TEXT SEGMENT Block Start
Introduction Obesity, hypertension and diabetes are on a dramatic rise in low-income and middle-income countries, and this foretells an overwhelming increase in chronic disease burden from cardiovascular disease. Therefore, rapid action should be taken through preventive population-based programmes. However, in these regions, data on the population distribution of cardiovascular risk factors, and of intermediate and final end points for cardiovascular disease are scarce. The Healthy Life in Suriname (HELISUR) study is a cardiovascular population study in Suriname, which is part of the Caribbean Community. The HELISUR study is dedicated to provide data on risk factors and prevalent cardiovascular disease in the multiethnic population, which is mainly of African and Asian descent.
Methods and analysis In a cross-sectional, observational population-based setting, a random representative sample of 1800 citizens aged between 18 and 70 years will be selected using a cluster household sampling method. Self-reported demographic, socioeconomic and (cardiovascular) health-related data will be collected. Physical examination will include the assessment of cardiovascular risk factors and prevalent cardiovascular disease. In addition, we will study cardiovascular haemodynamics non-invasively, as a novel intermediate outcome. Finally, fasting blood and overnight urine samples will be collected to monitor cardiometabolic risk factors. The main outcome will be descriptive in reporting the prevalence of risk factors and measures of (sub) clinical end organ damage, stratified for ethnicity and sex-age groups.
TEXT SEGMENT Block End
SUPPLIED RECORDS Block Start
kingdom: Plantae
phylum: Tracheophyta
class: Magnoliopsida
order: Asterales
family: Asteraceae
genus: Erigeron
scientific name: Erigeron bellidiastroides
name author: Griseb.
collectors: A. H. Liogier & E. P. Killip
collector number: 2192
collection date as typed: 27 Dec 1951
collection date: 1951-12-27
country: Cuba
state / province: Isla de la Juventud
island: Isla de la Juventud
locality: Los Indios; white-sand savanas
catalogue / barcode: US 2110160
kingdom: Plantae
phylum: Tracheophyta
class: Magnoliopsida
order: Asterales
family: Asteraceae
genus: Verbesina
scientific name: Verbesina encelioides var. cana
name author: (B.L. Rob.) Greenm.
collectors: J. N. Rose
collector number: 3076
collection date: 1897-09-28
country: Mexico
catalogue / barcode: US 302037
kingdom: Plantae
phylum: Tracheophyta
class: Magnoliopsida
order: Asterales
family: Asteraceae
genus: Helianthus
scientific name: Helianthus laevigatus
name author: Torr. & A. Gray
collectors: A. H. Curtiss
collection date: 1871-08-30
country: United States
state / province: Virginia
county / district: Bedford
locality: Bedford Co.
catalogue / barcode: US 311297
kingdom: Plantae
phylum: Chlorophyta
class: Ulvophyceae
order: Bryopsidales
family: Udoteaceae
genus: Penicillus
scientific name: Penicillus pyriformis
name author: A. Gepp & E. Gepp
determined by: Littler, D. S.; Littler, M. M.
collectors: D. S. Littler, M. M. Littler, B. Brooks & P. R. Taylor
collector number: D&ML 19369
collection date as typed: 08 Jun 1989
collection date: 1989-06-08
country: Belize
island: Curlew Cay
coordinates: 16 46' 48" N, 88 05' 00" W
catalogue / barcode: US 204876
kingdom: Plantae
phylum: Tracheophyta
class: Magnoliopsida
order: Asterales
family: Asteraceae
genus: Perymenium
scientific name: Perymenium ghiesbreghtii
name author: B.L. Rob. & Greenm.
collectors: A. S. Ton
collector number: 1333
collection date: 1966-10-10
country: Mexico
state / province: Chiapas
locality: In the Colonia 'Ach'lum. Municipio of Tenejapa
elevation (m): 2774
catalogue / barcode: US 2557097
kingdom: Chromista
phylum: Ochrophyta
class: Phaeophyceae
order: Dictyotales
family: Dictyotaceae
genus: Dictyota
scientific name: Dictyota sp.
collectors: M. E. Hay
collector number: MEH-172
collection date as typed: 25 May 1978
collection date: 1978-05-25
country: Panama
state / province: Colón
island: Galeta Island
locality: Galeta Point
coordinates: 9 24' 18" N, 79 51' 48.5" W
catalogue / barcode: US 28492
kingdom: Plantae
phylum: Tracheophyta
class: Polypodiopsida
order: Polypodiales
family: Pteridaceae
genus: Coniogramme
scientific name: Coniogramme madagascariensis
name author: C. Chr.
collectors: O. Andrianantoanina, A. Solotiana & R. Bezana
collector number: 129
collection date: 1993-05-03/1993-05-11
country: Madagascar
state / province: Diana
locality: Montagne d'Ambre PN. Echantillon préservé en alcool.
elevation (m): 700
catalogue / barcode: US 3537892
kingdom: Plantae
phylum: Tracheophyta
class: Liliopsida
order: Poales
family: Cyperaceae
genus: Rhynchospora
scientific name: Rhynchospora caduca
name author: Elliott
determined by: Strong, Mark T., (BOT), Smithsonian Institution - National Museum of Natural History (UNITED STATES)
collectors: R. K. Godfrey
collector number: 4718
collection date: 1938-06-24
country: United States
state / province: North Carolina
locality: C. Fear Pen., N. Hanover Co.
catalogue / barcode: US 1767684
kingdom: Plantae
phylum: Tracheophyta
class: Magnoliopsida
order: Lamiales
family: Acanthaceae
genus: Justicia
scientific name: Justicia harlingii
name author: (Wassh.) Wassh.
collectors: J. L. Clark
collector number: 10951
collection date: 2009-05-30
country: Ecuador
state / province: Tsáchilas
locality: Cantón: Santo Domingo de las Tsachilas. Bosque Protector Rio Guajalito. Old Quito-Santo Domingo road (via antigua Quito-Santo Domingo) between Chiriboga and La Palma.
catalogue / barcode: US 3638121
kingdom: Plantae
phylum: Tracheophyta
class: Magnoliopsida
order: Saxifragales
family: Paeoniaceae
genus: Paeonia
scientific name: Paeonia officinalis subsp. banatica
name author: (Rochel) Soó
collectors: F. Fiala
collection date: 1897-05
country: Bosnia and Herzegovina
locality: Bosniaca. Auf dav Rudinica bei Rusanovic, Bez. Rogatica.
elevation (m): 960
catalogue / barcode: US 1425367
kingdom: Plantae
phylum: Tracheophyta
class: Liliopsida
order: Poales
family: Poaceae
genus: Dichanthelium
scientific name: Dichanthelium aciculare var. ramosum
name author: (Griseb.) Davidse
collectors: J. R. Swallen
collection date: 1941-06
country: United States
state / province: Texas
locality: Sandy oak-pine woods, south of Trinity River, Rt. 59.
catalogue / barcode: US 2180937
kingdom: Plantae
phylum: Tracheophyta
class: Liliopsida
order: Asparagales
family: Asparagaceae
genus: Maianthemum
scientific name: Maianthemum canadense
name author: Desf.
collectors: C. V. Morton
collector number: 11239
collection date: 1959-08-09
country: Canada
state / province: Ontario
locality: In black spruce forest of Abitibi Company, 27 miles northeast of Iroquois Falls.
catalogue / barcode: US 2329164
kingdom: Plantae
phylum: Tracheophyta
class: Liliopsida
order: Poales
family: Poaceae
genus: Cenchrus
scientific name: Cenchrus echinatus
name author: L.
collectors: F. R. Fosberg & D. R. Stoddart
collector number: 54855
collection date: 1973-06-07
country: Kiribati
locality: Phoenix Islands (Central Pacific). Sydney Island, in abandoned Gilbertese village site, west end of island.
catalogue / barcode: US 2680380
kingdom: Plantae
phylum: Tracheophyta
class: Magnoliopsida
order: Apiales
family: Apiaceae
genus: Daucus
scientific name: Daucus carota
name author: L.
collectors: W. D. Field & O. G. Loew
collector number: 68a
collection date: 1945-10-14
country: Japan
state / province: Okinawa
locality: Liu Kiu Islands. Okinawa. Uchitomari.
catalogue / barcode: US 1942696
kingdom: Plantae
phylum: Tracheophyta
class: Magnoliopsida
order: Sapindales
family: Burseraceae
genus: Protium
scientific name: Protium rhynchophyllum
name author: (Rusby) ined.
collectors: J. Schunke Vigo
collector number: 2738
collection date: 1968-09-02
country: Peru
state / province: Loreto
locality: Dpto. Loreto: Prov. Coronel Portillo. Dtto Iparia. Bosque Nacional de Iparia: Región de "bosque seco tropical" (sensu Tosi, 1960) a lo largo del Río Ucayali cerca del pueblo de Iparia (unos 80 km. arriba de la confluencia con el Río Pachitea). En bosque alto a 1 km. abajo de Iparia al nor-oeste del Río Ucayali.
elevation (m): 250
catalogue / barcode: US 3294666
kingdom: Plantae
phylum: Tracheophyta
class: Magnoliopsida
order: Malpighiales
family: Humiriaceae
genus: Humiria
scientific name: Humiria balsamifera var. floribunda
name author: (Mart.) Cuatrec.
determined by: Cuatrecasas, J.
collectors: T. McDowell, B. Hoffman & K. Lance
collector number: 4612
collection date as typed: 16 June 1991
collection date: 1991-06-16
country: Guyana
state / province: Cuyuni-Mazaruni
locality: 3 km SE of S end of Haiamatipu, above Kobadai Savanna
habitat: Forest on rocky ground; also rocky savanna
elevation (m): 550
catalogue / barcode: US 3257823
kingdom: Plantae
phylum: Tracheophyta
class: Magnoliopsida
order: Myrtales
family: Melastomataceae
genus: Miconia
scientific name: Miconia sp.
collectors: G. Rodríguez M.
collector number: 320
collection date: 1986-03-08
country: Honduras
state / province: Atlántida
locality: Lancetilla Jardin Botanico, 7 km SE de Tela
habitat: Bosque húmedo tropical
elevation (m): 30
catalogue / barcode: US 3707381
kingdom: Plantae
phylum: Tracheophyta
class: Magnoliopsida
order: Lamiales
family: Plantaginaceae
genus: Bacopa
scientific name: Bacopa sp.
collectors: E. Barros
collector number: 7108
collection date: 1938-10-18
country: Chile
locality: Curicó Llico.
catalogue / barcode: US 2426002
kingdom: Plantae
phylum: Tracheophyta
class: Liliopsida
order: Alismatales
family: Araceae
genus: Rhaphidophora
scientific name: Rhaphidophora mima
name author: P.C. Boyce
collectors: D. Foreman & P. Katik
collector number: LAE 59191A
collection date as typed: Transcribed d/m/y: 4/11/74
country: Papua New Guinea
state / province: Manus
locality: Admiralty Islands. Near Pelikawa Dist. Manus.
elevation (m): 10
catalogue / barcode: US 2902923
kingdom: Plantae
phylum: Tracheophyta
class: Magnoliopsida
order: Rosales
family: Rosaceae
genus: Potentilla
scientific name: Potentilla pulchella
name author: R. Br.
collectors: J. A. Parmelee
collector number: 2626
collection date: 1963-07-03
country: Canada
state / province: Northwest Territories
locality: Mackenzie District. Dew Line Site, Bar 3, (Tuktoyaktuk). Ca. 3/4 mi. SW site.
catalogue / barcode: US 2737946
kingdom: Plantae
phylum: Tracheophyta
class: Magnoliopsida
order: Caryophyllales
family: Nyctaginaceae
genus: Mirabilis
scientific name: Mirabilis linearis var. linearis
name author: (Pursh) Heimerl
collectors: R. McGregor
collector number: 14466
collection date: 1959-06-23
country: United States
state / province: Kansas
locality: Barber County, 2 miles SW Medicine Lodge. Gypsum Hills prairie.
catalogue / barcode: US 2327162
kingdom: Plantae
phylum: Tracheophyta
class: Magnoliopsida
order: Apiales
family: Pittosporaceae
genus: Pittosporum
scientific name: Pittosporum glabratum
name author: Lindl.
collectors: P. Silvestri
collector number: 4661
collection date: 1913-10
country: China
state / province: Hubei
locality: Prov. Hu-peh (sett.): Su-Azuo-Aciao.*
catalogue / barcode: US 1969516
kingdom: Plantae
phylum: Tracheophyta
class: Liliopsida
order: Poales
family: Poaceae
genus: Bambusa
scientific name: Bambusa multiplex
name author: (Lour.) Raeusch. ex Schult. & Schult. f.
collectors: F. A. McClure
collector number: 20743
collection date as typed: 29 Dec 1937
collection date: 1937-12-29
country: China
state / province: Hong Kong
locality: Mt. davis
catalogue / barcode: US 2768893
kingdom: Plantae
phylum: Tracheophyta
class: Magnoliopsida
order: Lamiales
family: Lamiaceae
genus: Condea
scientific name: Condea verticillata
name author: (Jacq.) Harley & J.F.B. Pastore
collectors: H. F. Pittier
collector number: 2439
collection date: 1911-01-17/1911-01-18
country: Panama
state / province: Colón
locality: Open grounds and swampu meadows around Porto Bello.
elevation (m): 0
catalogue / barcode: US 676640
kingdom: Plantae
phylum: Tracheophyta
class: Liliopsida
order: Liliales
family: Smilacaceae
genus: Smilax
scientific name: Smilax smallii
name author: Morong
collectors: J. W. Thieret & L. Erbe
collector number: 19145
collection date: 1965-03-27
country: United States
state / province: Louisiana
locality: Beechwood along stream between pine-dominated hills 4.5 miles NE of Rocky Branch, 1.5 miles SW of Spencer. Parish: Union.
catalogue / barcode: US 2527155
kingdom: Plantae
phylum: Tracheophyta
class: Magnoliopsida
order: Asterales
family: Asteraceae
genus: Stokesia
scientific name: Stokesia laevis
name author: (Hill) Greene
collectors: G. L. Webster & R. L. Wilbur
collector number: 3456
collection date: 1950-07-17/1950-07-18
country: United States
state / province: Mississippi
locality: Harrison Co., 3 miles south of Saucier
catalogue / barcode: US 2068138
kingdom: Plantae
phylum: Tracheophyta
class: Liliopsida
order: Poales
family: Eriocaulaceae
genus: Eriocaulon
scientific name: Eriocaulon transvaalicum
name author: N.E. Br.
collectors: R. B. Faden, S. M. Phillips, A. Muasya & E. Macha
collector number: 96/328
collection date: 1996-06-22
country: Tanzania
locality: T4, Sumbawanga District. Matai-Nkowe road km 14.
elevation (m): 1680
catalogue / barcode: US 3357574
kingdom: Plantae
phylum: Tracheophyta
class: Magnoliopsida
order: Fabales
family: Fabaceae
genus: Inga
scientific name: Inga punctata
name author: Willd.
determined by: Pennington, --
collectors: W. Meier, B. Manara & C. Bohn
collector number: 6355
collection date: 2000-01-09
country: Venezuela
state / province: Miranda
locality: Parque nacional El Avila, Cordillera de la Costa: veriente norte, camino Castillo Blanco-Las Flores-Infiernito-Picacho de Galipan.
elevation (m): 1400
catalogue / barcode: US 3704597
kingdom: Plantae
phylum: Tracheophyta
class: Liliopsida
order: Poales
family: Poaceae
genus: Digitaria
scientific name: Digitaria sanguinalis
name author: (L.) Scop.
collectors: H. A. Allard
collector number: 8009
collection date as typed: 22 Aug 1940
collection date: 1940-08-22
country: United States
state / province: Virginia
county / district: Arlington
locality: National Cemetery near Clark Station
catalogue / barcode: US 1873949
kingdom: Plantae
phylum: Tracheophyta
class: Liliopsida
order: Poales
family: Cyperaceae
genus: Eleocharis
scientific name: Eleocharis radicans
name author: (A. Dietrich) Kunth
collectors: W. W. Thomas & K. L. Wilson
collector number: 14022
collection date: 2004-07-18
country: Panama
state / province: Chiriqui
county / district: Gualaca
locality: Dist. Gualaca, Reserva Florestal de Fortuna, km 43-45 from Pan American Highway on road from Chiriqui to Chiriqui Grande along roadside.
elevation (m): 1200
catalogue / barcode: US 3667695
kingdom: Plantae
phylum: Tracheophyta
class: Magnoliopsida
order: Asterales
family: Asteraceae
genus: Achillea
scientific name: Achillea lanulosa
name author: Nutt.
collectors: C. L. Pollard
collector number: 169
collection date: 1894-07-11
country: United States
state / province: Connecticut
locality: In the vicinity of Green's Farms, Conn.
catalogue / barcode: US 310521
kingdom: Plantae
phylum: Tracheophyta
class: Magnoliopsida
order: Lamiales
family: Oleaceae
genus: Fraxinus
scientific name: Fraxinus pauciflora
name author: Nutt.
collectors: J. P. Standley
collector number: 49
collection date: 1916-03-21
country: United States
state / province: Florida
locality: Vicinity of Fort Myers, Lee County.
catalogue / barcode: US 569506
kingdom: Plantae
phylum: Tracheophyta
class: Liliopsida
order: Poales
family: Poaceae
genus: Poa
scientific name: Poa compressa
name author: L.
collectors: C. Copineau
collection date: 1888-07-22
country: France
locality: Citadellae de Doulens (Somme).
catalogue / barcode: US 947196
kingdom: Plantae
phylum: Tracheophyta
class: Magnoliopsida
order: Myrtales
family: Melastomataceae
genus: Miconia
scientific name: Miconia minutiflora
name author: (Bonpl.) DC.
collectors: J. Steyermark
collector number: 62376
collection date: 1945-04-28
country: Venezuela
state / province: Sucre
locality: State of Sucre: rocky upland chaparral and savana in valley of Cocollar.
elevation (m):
SUPPLIED RECORDS Block End
## SET OF TASKS
[1] Copy the part of the HELISUR study summary starting at "Introduction Obesity, hypertension" and ending at "and Asian descent.".
[2] Name the three health conditions that the HELISUR study summary says are on a dramatic rise in low-income and middle-income countries.
The extracted records have nothing to do with the HELISUR study summary.

## RESPONSES
[1]
Introduction Obesity, hypertension and diabetes are on a dramatic rise in low-income and middle-income countries, and this foretells an overwhelming increase in chronic disease burden from cardiovascular disease. Therefore, rapid action should be taken through preventive population-based programmes. However, in these regions, data on the population distribution of cardiovascular risk factors, and of intermediate and final end points for cardiovascular disease are scarce. The Healthy Life in Suriname (HELISUR) study is a cardiovascular population study in Suriname, which is part of the Caribbean Community. The HELISUR study is dedicated to provide data on risk factors and prevalent cardiovascular disease in the multiethnic population, which is mainly of African and Asian descent.

[2] Obesity, hypertension and diabetes.